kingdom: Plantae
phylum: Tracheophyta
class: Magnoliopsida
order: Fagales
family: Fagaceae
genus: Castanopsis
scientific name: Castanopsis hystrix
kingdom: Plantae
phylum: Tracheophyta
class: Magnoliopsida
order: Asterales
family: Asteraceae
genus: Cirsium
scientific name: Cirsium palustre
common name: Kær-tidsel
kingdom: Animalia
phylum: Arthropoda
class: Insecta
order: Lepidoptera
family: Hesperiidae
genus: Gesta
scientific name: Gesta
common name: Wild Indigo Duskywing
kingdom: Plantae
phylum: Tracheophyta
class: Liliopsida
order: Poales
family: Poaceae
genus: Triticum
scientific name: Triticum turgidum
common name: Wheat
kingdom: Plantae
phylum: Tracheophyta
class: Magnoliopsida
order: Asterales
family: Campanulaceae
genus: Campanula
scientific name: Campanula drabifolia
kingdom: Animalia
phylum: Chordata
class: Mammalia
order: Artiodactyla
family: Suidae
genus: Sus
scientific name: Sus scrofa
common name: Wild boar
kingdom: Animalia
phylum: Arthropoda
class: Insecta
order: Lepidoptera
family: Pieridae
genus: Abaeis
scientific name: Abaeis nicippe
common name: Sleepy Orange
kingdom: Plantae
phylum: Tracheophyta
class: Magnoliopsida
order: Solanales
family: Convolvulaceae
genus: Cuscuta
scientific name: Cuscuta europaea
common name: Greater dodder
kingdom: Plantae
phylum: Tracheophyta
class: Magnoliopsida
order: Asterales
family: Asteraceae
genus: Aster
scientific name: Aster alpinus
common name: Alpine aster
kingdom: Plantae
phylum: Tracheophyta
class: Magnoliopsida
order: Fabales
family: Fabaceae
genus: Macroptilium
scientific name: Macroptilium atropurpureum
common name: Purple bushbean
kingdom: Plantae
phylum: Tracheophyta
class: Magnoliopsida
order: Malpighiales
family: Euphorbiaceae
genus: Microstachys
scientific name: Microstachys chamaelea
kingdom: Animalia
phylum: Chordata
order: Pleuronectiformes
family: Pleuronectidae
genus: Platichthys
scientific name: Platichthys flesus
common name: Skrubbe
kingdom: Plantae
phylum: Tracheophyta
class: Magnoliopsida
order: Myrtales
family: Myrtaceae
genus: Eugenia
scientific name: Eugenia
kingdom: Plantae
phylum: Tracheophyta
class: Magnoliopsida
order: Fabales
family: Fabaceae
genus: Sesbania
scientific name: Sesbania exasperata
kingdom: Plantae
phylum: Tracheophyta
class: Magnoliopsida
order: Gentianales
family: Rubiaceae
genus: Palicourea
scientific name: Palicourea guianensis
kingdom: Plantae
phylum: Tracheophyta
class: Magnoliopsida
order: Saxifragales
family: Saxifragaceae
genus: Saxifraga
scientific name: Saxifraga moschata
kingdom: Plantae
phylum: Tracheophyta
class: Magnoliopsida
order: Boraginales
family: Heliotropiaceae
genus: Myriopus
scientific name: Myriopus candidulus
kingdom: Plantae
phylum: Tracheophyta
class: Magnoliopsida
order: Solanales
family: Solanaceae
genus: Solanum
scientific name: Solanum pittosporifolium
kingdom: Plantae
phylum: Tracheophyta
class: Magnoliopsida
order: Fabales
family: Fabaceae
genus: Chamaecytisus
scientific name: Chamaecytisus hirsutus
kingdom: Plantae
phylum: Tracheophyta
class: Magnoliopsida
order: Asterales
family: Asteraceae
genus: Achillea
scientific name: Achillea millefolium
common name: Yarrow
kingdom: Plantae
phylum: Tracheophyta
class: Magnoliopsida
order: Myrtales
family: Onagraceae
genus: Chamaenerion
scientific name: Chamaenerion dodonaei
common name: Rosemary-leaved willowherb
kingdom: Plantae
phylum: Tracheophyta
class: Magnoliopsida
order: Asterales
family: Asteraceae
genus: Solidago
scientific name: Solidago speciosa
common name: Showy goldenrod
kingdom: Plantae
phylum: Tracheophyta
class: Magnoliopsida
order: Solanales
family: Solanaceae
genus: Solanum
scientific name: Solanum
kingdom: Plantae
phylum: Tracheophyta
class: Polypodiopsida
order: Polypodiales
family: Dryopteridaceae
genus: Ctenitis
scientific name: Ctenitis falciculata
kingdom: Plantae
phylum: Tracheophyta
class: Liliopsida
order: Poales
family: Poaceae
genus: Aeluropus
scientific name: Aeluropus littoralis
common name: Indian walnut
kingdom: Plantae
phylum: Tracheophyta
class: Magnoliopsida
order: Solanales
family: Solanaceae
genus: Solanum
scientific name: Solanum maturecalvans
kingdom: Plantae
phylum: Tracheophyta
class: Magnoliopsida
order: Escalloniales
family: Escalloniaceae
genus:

════════════════

**Exercise requirements**
Reproduce, without alteration, the lines starting at the one containing "family: Saxifragaceae" and ending at the one containing "common name: Yarrow", including both of those lines.

**Reply**
family: Saxifragaceae
genus: Saxifraga
scientific name: Saxifraga moschata
kingdom: Plantae
phylum: Tracheophyta
class: Magnoliopsida
order: Boraginales
family: Heliotropiaceae
genus: Myriopus
scientific name: Myriopus candidulus
kingdom: Plantae
phylum: Tracheophyta
class: Magnoliopsida
order: Solanales
family: Solanaceae
genus: Solanum
scientific name: Solanum pittosporifolium
kingdom: Plantae
phylum: Tracheophyta
class: Magnoliopsida
order: Fabales
family: Fabaceae
genus: Chamaecytisus
scientific name: Chamaecytisus hirsutus
kingdom: Plantae
phylum: Tracheophyta
class: Magnoliopsida
order: Asterales
family: Asteraceae
genus: Achillea
scientific name: Achillea millefolium
common name: Yarrow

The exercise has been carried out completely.